Uyghur Woman in the Netherlands Reveals She Leaked Documents on China’s ‘Re-education’ Camps
By Carl Samson
An Uyghur woman living in the Netherlands has claimed responsibility for leaking the secret documents that detailed operations within “re-education” camps in Xinjiang.
The Chinese documents, allegedly printed in 2017, made headlines in the global community last month after being published by the International Consortium of Investigative Journalists (ICIJ), which verified their contents through multiple sources.
The 24-page set of documents revealed inner workings in the controversial facilities, such as rules Uyghur and other ethnic minority “students” must abide by and standards they must meet to “graduate” from their prison-like conditions.
“The guards told me that I must obey every rule at the center,” former detainee Zumrat Dawut, 37, told NBC News. “This was prison. That’s what it was.”
A week after the documents had leaked, Asiye Abdulaheb, an Uyghur woman living in the Netherlands, came forward as a source.
Abdulaheb, 46, is the final link in a short chain of people who found the documents and passed them on, according to Dutch newspaper De Volkskrant.
“I posted a screenshot of one of these documents on Twitter, hoping that a journalist or some expert would find me,” she told the outlet.
Despite her “somewhat clumsy” move, Abdulaheb managed to get in touch with German data researcher Adrian Zenz, who has been studying the Xinjiang issue for years.
Abdulaheb, who applied for asylum in the Netherlands in 2009, is now a fully-integrated Dutch citizen. She and her ex-husband, fellow refugee Jasur Abibula, have two children.
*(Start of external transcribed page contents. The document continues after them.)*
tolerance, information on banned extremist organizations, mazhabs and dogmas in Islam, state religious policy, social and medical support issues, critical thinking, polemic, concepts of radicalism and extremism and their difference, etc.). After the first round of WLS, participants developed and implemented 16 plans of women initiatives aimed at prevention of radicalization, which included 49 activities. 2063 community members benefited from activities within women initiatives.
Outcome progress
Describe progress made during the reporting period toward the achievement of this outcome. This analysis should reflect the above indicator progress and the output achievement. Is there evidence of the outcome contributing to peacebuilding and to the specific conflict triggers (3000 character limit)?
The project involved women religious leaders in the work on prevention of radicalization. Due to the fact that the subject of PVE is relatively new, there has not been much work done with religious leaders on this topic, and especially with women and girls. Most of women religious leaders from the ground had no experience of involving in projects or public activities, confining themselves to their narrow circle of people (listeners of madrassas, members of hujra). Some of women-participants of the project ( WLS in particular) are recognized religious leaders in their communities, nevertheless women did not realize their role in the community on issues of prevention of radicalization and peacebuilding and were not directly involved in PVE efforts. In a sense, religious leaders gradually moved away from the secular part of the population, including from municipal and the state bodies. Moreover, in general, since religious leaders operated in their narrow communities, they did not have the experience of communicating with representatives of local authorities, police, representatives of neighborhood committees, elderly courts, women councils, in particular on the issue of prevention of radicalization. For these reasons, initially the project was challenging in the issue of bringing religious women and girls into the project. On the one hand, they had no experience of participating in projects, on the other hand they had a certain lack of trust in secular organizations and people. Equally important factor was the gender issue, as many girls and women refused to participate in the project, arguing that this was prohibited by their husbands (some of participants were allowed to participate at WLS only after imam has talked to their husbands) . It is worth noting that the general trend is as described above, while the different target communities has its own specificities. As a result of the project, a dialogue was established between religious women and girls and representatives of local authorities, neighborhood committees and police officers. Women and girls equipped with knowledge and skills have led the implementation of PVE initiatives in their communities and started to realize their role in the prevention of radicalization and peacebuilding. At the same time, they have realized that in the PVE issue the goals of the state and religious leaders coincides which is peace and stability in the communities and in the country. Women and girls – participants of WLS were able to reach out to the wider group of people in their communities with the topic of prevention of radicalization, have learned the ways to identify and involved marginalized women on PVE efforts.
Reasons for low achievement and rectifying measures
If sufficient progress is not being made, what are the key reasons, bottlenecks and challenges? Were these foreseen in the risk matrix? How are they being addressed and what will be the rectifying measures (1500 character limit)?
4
Before life in the Netherlands, Abdulaheb functioned within the Chinese political system. She worked for government institutions, while some of her family are members of the ruling Communist Party.
Abdulaheb has not revealed her motives for leaving China, but she is determined to expose the documents at the expense of her own life. She has since received threats, with one of them warning “You’ll end up in pieces in the black garbage bin in your front garden.”
“And I have exactly such a garbage bin. But these documents have to be published, even if it kills me,” she told the Volkskrant.
While Abdulaheb is not afraid of losing her life, she is worried about her family. Aside from threatening messages, she has also received scary phone calls and saw “vague acquaintances” suddenly turn up.
“If something happens to her now, it will become a new story,” Zenz told The New York Times. “Silence would have been so much worse.”
Abdulaheb and her family have since sought protection from the local police. Despite the burden, she is glad to have come forward to help her people.
“I have told everything. My mind is calm now,” she told the Times.
China has since slammed the leaked documents — including a 403-page set exposed earlier by The New York Times — as “fake news” and “underhanded tricks” that sensationalize issues in Xinjiang.
Responding to Abdulaheb’s worries, an editorial piece from the Chinese state-owned Global Times argued that she should instead “be wary of risks from [the] West.”
“If Abdulaheb is worried about her safety, we advise her to guard against U.S. intelligence agencies and extreme Xinjiang secessionist forces. They may exploit her to stir up extreme incidents in order to frame the Chinese government,” the outlet wrote.
“No matter what she has done, we wish that she is safe in the Netherlands. She already jeopardized China’s national interests, and any harm to her safety will not undo the damage. China has no incentive to do any harm to her. But it’s different for U.S. intelligent agencies and Xinjiang secessionist forces. Even in Western media, there may be people who wish to see something happen to her. This is the real risk that Abdulaheb should seriously watch.”
Meanwhile, the regional government in Xinjiang has been deleting data, destroying documents, tightening information control and holding high-level meetings in response to the leaks, four sources with contacts told the Associated Press.
“They became much more serious about the transfer of information,” one claimed.